◆ TRY IT: List every line in the listing below that contains the word "nearest". Case counts, so only lines with that exact capitalization qualify.

%%

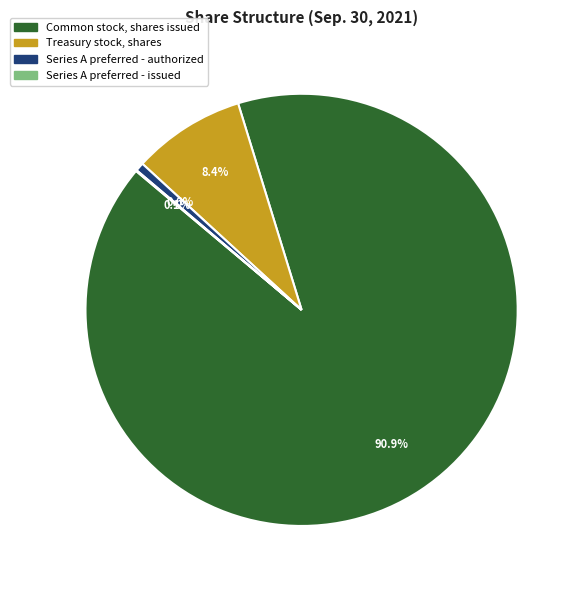

To the nearest percent, what is the difference between the largest and smallest slice percentages?

91%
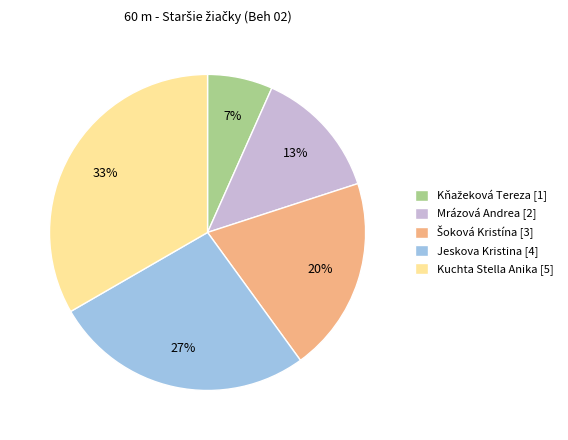

To the nearest percent, what is the combined percentage of Kuchta Stella Anika [5] and Jeskova Kristina [4]?

60%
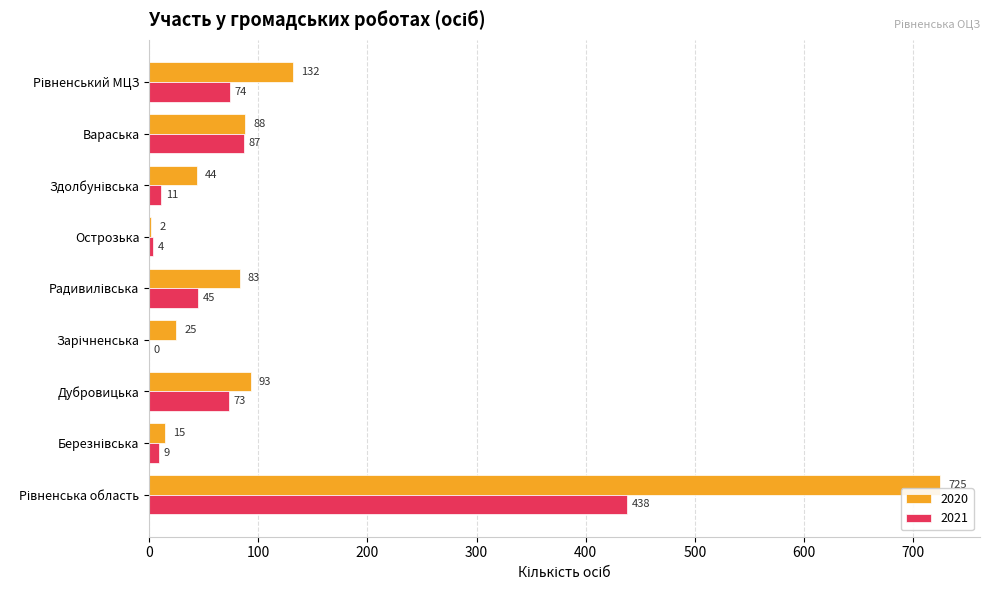

The value of 2020 at Вараська is 88. True or false?

True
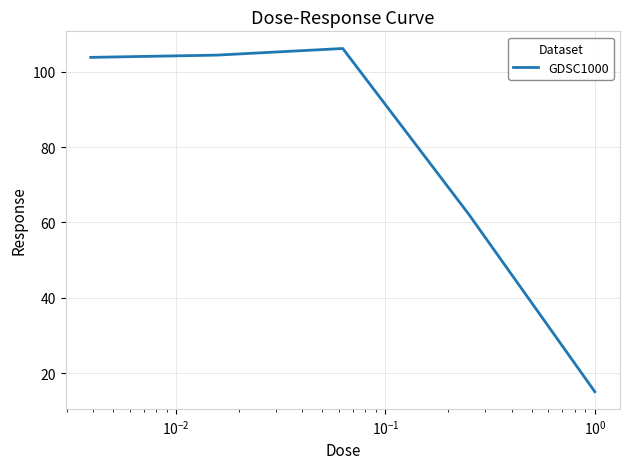

What is the minimum value shown in the chart?

15.1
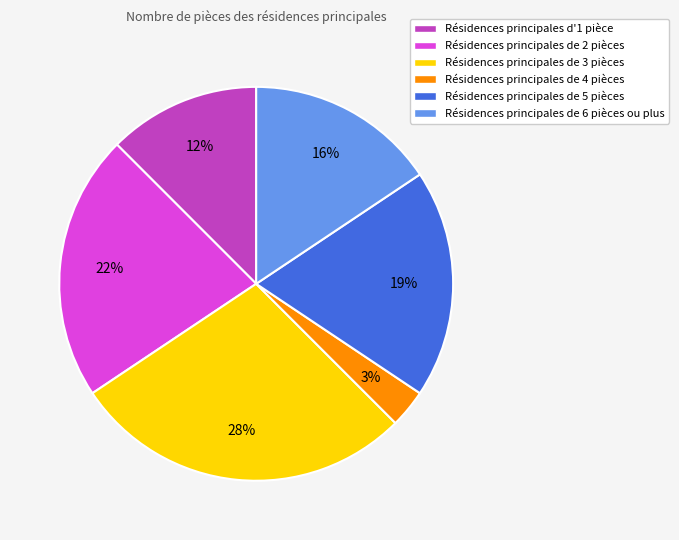

To the nearest percent, what is the average slice percentage?

17%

%%

◆ ANSWER SPACE:
To the nearest percent, what is the difference between the largest and smallest slice percentages?
To the nearest percent, what is the combined percentage of Kuchta Stella Anika [5] and Jeskova Kristina [4]?
To the nearest percent, what is the average slice percentage?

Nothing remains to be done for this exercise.